┌──
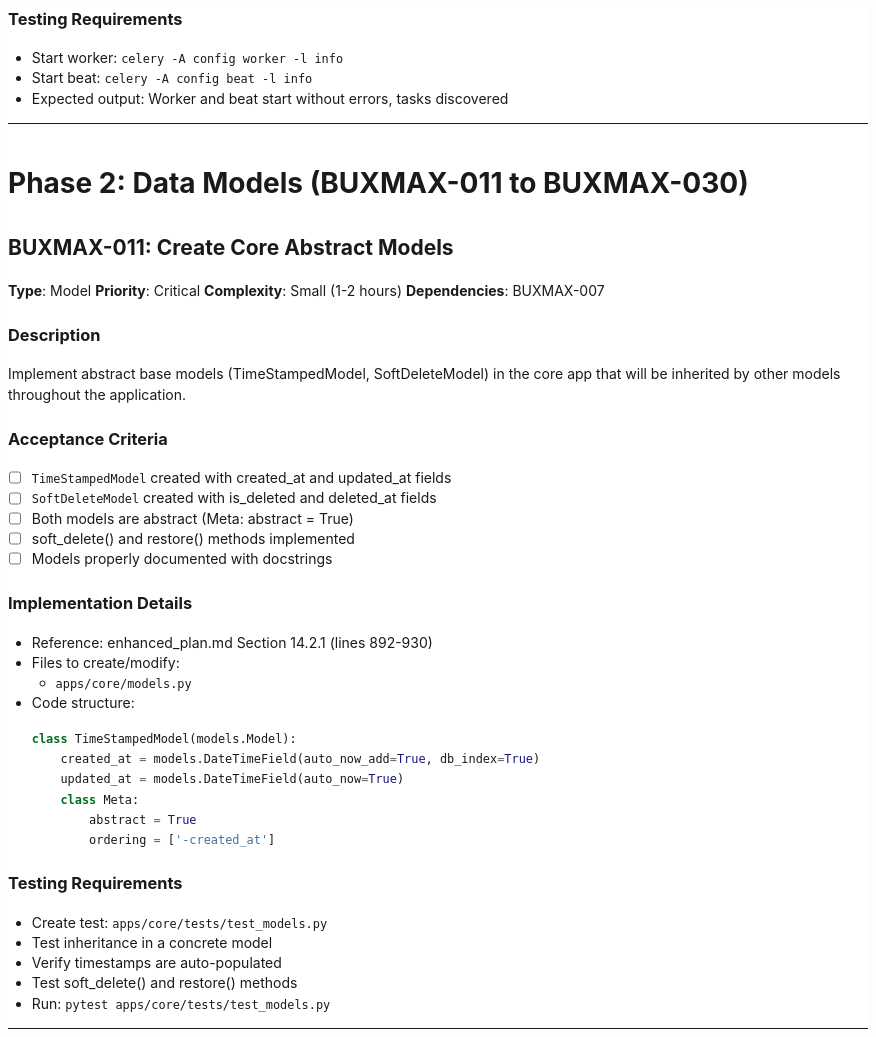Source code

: ### Testing Requirements
- Start worker: `celery -A config worker -l info`
- Start beat: `celery -A config beat -l info`
- Expected output: Worker and beat start without errors, tasks discovered

---

# Phase 2: Data Models (BUXMAX-011 to BUXMAX-030)

## BUXMAX-011: Create Core Abstract Models

**Type**: Model
**Priority**: Critical
**Complexity**: Small (1-2 hours)
**Dependencies**: BUXMAX-007

### Description
Implement abstract base models (TimeStampedModel, SoftDeleteModel) in the core app that will be inherited by other models throughout the application.

### Acceptance Criteria
- [ ] `TimeStampedModel` created with created_at and updated_at fields
- [ ] `SoftDeleteModel` created with is_deleted and deleted_at fields
- [ ] Both models are abstract (Meta: abstract = True)
- [ ] soft_delete() and restore() methods implemented
- [ ] Models properly documented with docstrings

### Implementation Details
- Reference: enhanced_plan.md Section 14.2.1 (lines 892-930)
- Files to create/modify:
  - `apps/core/models.py`
- Code structure:
  ```python
  class TimeStampedModel(models.Model):
      created_at = models.DateTimeField(auto_now_add=True, db_index=True)
      updated_at = models.DateTimeField(auto_now=True)
      class Meta:
          abstract = True
          ordering = ['-created_at']
  ```

### Testing Requirements
- Create test: `apps/core/tests/test_models.py`
- Test inheritance in a concrete model
- Verify timestamps are auto-populated
- Test soft_delete() and restore() methods
- Run: `pytest apps/core/tests/test_models.py`

---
└──
Would you print exactly and only the lines of the material above that run from the line with "# Phase 2: Data" through the line with "Implement abstract base", both included?

# Phase 2: Data Models (BUXMAX-011 to BUXMAX-030)

## BUXMAX-011: Create Core Abstract Models

**Type**: Model
**Priority**: Critical
**Complexity**: Small (1-2 hours)
**Dependencies**: BUXMAX-007

### Description
Implement abstract base models (TimeStampedModel, SoftDeleteModel) in the core app that will be inherited by other models throughout the application.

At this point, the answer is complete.